Cinta terhadap lingkungan (Hablum Bil Bi’ah), yang menjadi penting di tengah krisis iklim dan pencemaran lingkungan. KBC mendorong kesadaran siswa akan pentingnya menjaga bumi sebagai amanah Tuhan. (4) Cinta terhadap tanah air (Hubbul Wathan), ditujukan untuk memperkuat rasa nasionalisme, terutama di kalangan generasi muda yang mulai kehilangan keterikatan dengan budaya lokal dan lebih mengidolakan budaya asing.

Di tingkat perguruan tinggi keagamaan Islam, KBC diharapkan menjadi pendekatan holistik yang menyentuh aspek intelektual, spiritual, dan emosional mahasiswa. Dalam praktiknya, mahasiswa tidak hanya didorong menguasai keilmuan, tapi juga menjadi pribadi yang empatik, penuh kasih, dan toleran. Pendekatan ini diharapkan dapat menangkal radikalisme dan sikap apatis yang masih muncul di lingkungan kampus.

Implementasi KBC mencakup pembelajaran terintegrasi, di mana guru dan dosen menyisipkan nilai-nilai Islami dalam tema pembelajaran.
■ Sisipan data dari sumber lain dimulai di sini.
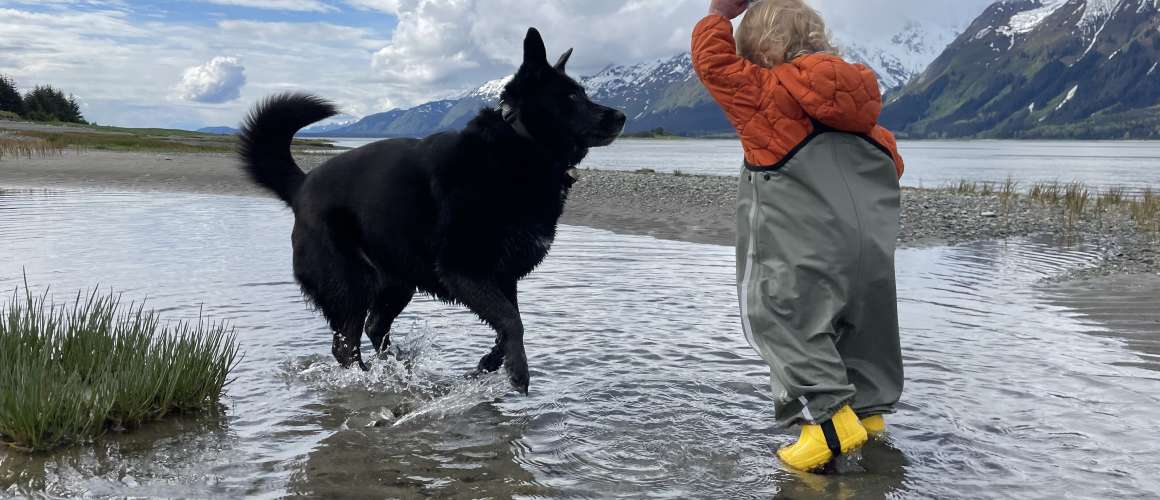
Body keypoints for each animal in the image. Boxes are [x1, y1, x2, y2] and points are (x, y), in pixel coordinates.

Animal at [237, 28, 626, 394]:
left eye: (584, 93)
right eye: (571, 96)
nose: (622, 115)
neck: (521, 145)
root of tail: (301, 185)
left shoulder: (503, 276)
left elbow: (508, 325)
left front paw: (487, 365)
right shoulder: (464, 269)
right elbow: (511, 321)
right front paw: (518, 372)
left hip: (397, 281)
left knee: (374, 328)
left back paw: (399, 369)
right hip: (351, 283)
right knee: (345, 345)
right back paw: (368, 379)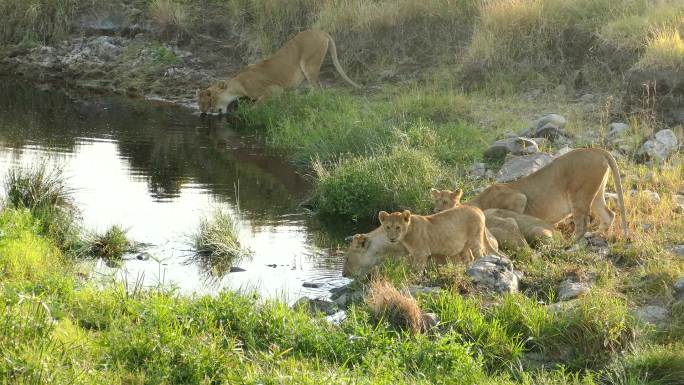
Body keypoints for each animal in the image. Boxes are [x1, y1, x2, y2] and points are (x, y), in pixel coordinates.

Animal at [196, 28, 360, 113]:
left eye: (212, 99)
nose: (207, 112)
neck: (238, 85)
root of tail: (321, 31)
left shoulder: (274, 89)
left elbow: (259, 103)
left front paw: (249, 110)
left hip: (309, 64)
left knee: (318, 89)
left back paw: (302, 99)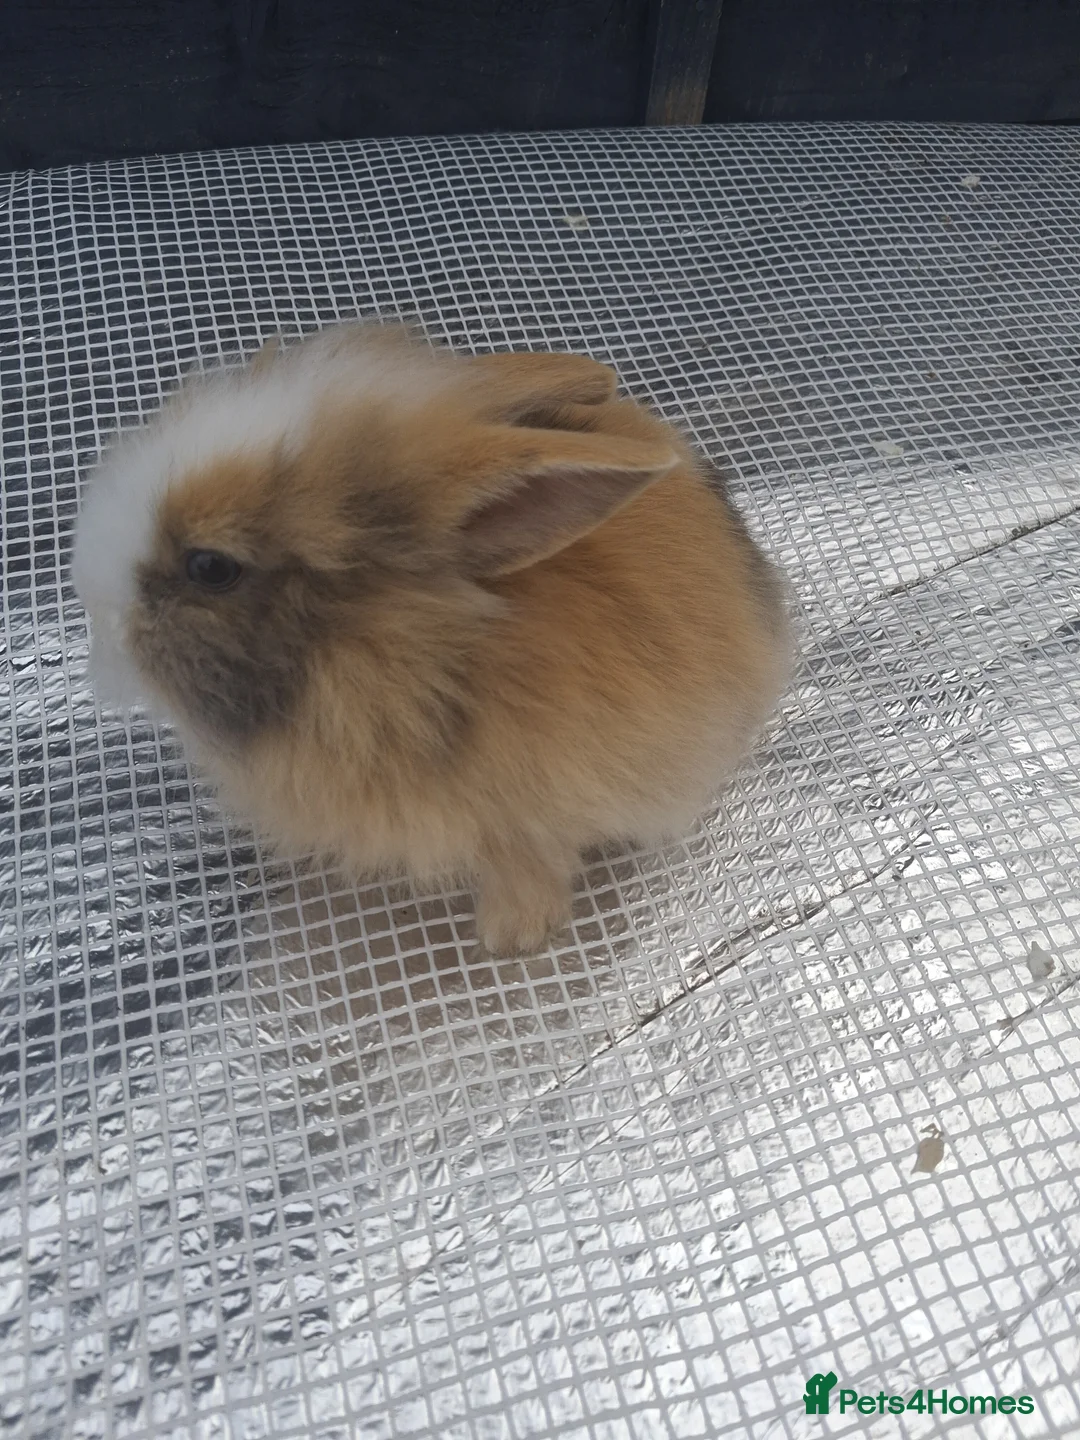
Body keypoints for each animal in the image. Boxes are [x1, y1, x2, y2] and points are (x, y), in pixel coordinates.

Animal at [73, 321, 791, 955]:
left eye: (211, 567)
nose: (100, 617)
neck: (390, 649)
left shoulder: (530, 810)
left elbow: (531, 866)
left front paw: (511, 938)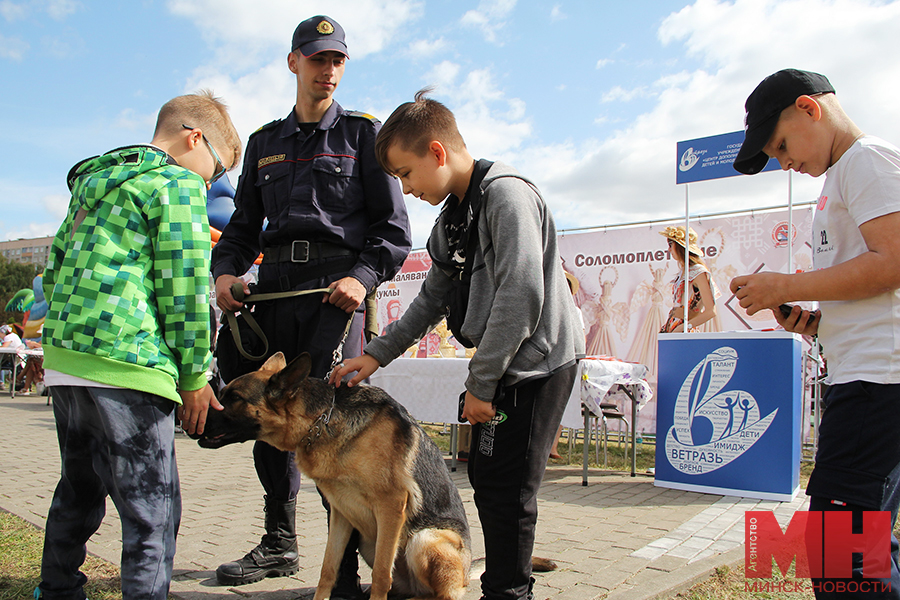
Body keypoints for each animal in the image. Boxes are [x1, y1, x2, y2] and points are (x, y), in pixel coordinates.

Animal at [194, 352, 474, 600]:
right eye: (222, 394)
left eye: (235, 398)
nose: (192, 415)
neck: (321, 420)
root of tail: (466, 575)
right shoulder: (341, 511)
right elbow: (329, 568)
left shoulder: (392, 507)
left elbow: (381, 573)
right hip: (368, 543)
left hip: (423, 539)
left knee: (440, 594)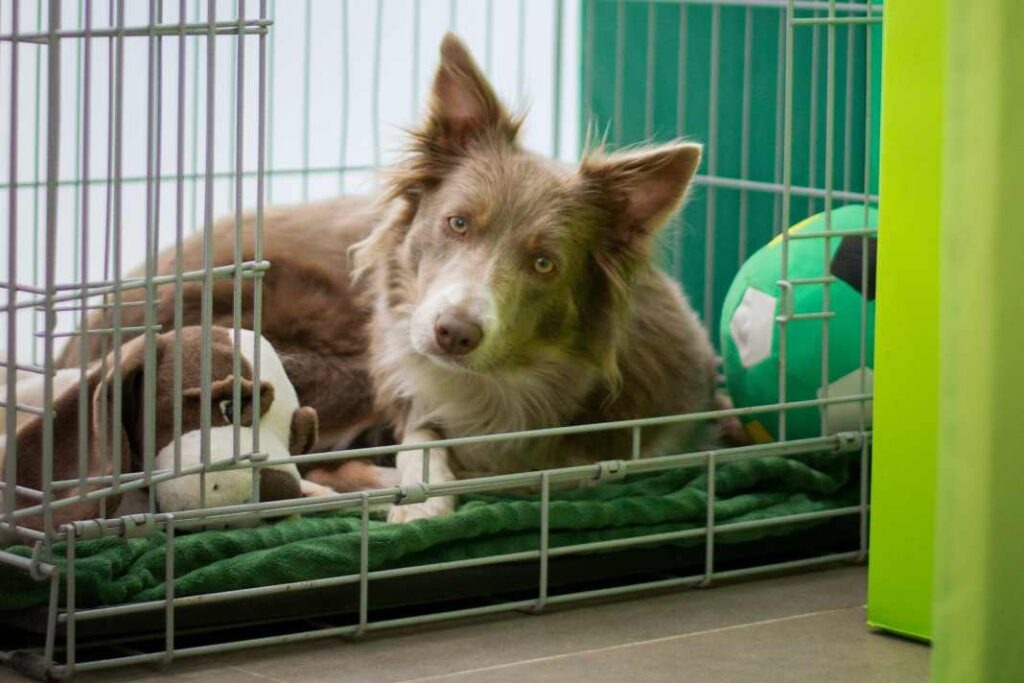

Misalnya, pembiasaan bersedekah disertai dengan penjelasan QS Al-Baqarah ayat 3 dan 261, atau edukasi mengenakan hijab melalui QS An-Nur ayat 31. Dengan pendekatan yang membumi dan penuh cinta, diharapkan kurikulum ini mampu mencetak generasi yang cerdas, berakhlak mulia, dan cinta damai.